(Source data)
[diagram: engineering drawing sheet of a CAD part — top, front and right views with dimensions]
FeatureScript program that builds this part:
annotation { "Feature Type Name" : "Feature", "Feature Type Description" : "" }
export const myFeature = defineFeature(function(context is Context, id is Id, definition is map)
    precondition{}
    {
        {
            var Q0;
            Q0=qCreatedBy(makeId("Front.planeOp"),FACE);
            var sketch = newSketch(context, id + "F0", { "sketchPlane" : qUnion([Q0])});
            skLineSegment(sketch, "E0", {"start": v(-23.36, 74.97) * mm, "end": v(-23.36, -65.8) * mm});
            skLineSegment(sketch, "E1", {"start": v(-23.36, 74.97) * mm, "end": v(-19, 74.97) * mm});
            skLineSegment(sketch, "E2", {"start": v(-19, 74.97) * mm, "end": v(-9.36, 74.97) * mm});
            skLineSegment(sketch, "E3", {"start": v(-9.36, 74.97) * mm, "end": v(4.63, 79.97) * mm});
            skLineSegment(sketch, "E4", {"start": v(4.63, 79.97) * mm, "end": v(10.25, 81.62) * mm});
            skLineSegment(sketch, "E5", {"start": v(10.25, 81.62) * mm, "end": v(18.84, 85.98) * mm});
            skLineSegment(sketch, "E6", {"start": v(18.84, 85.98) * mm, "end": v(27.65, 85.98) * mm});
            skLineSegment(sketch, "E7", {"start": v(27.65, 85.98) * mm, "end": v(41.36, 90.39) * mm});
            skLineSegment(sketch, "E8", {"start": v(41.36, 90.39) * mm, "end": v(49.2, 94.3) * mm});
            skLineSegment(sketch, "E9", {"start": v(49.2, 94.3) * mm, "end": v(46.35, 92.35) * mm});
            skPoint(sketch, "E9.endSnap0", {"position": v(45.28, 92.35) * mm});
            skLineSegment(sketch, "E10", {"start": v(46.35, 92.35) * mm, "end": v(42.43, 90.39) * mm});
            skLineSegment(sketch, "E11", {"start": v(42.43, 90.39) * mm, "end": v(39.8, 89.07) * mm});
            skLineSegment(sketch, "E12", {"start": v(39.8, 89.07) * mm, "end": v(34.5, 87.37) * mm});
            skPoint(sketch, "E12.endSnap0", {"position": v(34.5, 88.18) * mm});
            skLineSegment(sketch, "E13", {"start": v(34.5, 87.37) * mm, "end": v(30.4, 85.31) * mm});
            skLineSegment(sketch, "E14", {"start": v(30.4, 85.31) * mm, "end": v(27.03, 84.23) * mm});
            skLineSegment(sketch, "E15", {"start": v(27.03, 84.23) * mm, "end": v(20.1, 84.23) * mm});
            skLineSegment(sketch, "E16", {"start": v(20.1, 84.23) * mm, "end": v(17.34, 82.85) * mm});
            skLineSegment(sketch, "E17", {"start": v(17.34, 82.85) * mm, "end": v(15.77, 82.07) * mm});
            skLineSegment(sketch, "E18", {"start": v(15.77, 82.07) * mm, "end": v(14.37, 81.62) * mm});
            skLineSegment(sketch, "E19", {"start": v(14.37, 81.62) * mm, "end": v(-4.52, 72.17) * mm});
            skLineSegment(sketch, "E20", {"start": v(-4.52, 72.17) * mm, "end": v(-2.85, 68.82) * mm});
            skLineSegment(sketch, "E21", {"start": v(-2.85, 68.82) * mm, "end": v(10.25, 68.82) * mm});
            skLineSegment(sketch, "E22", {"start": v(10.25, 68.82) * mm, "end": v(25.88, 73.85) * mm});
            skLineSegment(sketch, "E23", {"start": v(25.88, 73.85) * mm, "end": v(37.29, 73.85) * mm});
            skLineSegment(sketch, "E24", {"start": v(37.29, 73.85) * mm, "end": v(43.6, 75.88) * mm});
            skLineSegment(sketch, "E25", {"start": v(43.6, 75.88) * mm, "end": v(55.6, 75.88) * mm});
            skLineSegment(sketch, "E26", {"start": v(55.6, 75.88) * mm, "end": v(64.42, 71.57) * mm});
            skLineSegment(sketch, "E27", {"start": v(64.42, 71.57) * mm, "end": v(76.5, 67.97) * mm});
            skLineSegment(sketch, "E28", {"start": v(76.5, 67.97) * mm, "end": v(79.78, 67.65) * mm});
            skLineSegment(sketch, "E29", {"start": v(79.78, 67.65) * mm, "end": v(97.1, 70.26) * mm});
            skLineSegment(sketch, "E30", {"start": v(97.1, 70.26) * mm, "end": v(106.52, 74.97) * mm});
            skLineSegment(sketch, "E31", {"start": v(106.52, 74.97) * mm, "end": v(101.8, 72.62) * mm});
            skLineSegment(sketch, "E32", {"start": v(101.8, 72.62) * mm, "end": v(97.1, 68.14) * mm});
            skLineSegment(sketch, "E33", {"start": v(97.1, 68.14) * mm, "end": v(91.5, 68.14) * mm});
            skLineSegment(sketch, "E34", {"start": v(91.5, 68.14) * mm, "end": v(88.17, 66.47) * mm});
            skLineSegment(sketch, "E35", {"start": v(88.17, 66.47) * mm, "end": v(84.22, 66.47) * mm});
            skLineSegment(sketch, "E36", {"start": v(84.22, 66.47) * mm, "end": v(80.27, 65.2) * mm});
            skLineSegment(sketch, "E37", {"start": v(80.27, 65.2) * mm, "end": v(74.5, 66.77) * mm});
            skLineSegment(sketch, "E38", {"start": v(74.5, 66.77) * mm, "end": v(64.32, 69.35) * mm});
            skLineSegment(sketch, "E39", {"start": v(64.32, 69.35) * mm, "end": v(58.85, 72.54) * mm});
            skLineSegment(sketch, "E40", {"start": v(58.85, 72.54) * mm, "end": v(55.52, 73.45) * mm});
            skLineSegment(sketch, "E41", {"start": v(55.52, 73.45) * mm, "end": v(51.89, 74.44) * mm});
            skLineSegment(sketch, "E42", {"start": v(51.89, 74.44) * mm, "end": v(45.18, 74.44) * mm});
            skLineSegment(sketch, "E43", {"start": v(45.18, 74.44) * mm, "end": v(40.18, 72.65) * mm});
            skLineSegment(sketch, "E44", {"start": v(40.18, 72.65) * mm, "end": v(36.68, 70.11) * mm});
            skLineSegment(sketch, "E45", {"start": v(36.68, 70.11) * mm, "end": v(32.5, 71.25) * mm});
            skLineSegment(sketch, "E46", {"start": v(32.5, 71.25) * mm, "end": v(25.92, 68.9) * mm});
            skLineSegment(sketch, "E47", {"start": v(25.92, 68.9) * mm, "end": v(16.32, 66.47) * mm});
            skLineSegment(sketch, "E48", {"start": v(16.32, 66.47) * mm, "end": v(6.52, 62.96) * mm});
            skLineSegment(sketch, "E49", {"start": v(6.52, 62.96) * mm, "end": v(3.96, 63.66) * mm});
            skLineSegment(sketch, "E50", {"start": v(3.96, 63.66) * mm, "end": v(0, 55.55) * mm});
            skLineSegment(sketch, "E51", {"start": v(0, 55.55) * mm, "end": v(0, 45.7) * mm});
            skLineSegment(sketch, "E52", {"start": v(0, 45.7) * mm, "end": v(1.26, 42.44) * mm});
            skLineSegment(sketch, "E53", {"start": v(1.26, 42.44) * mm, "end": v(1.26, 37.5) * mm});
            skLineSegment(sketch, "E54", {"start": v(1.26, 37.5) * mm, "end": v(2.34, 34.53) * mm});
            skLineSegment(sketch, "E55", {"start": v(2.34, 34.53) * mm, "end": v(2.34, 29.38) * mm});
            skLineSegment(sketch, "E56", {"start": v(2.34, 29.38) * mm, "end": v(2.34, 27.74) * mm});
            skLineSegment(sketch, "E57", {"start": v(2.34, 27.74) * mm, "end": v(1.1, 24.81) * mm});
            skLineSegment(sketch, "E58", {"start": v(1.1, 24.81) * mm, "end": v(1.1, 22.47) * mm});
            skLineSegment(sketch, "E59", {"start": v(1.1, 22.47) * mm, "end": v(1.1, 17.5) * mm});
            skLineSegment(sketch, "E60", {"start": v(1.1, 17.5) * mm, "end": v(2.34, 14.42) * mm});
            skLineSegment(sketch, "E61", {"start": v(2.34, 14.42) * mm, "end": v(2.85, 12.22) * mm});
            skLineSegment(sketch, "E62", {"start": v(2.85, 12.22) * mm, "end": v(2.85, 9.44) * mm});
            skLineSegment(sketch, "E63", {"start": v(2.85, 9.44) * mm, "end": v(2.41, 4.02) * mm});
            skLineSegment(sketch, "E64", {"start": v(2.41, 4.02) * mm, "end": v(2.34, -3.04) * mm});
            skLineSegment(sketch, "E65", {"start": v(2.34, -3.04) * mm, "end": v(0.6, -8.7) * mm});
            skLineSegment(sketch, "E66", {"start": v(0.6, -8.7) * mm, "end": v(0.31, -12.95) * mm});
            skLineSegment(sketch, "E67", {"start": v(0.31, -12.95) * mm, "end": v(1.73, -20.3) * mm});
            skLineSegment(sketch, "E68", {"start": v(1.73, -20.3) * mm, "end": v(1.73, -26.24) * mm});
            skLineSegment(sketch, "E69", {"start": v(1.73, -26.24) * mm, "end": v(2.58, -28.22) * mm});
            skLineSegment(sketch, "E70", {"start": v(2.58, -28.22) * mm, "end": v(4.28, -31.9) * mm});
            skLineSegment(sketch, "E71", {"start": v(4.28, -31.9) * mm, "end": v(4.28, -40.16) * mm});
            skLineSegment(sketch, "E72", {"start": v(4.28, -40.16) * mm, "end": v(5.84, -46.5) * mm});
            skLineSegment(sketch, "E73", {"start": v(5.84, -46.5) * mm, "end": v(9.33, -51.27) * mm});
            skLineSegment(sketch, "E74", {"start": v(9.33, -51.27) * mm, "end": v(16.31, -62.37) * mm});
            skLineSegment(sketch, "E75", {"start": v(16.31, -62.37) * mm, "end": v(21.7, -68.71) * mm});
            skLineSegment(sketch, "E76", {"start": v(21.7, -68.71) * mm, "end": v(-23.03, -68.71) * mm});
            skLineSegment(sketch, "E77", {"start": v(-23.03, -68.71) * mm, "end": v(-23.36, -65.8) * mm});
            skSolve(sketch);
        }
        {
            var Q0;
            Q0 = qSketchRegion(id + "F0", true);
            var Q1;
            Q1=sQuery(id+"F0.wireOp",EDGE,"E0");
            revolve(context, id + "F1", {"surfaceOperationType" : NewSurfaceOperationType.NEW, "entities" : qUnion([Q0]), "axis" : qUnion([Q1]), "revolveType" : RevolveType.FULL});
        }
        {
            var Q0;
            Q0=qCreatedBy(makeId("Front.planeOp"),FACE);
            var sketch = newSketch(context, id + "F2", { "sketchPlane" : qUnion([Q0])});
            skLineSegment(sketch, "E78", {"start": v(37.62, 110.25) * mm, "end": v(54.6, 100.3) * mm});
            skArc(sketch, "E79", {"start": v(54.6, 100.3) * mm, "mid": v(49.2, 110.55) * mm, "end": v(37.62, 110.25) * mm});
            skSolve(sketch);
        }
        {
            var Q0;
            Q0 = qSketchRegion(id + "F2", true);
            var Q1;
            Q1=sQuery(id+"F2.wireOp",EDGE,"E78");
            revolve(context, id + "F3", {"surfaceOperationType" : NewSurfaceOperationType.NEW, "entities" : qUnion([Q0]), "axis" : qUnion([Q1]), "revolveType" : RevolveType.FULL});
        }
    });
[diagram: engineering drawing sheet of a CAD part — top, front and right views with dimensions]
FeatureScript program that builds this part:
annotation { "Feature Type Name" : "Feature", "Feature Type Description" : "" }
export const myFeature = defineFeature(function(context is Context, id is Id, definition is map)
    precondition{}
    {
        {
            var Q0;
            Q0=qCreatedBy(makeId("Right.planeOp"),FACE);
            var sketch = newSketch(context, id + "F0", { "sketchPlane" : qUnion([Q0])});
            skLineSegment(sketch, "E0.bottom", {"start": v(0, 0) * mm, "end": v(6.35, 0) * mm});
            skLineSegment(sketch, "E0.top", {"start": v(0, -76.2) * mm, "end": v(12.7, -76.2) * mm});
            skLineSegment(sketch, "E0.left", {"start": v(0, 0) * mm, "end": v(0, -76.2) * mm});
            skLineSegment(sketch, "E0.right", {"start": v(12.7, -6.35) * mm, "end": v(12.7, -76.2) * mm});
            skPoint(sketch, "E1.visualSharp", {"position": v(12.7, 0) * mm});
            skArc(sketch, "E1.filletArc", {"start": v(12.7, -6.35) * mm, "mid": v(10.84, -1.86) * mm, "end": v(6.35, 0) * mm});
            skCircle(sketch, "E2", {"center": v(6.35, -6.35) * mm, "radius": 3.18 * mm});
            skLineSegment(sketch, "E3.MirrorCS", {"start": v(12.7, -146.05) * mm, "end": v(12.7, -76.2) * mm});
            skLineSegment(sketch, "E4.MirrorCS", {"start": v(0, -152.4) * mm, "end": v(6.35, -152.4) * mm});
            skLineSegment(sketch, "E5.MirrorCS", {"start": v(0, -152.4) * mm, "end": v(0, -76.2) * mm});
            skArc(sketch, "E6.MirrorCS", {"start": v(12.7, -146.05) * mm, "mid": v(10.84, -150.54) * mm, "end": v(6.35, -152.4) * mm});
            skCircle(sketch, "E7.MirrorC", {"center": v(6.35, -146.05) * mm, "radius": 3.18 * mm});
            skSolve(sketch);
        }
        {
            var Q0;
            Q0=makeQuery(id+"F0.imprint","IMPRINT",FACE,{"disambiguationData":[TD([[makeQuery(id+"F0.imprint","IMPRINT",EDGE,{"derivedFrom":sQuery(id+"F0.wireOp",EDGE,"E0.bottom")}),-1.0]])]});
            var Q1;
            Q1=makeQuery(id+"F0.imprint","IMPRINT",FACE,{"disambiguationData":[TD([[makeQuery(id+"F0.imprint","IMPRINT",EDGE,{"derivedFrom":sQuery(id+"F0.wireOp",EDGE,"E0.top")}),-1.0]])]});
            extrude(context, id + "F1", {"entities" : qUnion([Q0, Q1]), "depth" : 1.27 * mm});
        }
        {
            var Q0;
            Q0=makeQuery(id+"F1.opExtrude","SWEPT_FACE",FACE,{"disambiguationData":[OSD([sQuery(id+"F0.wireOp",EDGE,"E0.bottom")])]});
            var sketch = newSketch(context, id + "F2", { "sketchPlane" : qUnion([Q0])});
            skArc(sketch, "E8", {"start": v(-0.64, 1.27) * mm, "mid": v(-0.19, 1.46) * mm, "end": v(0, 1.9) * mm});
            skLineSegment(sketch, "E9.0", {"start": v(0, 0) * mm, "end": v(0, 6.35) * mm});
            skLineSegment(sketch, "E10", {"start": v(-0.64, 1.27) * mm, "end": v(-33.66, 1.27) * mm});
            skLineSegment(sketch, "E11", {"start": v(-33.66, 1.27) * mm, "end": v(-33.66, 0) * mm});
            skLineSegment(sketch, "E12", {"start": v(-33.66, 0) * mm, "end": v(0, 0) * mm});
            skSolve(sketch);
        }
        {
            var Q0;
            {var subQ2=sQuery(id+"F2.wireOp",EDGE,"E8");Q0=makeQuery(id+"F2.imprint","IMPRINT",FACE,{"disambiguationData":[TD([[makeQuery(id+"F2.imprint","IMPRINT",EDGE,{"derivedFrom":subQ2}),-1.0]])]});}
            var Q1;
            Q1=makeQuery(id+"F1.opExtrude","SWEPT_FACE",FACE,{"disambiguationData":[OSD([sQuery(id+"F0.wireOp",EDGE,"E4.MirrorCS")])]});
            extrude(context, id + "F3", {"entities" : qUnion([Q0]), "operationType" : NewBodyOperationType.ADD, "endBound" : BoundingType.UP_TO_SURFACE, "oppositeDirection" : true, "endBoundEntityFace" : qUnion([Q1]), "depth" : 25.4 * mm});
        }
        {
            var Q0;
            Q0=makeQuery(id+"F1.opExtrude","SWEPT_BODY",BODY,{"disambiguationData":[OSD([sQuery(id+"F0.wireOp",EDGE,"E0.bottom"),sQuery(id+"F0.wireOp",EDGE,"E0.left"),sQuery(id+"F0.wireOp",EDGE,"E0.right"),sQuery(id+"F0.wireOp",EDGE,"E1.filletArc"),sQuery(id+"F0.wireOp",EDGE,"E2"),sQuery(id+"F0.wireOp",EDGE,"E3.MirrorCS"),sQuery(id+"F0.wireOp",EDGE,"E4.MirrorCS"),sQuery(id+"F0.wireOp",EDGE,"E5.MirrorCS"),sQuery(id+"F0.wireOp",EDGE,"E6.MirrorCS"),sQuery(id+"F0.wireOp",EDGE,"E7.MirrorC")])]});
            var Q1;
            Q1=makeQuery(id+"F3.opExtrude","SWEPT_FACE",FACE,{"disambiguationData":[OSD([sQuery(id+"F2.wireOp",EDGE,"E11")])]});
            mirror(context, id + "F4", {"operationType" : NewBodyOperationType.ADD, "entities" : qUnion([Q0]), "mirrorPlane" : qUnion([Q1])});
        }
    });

→ Exercise task: Pull out every line in the items above that contains the string "NewSurfaceOperationType".

→ Correct response:
            revolve(context, id + "F1", {"surfaceOperationType" : NewSurfaceOperationType.NEW, "entities" : qUnion([Q0]), "axis" : qUnion([Q1]), "revolveType" : RevolveType.FULL});
            revolve(context, id + "F3", {"surfaceOperationType" : NewSurfaceOperationType.NEW, "entities" : qUnion([Q0]), "axis" : qUnion([Q1]), "revolveType" : RevolveType.FULL});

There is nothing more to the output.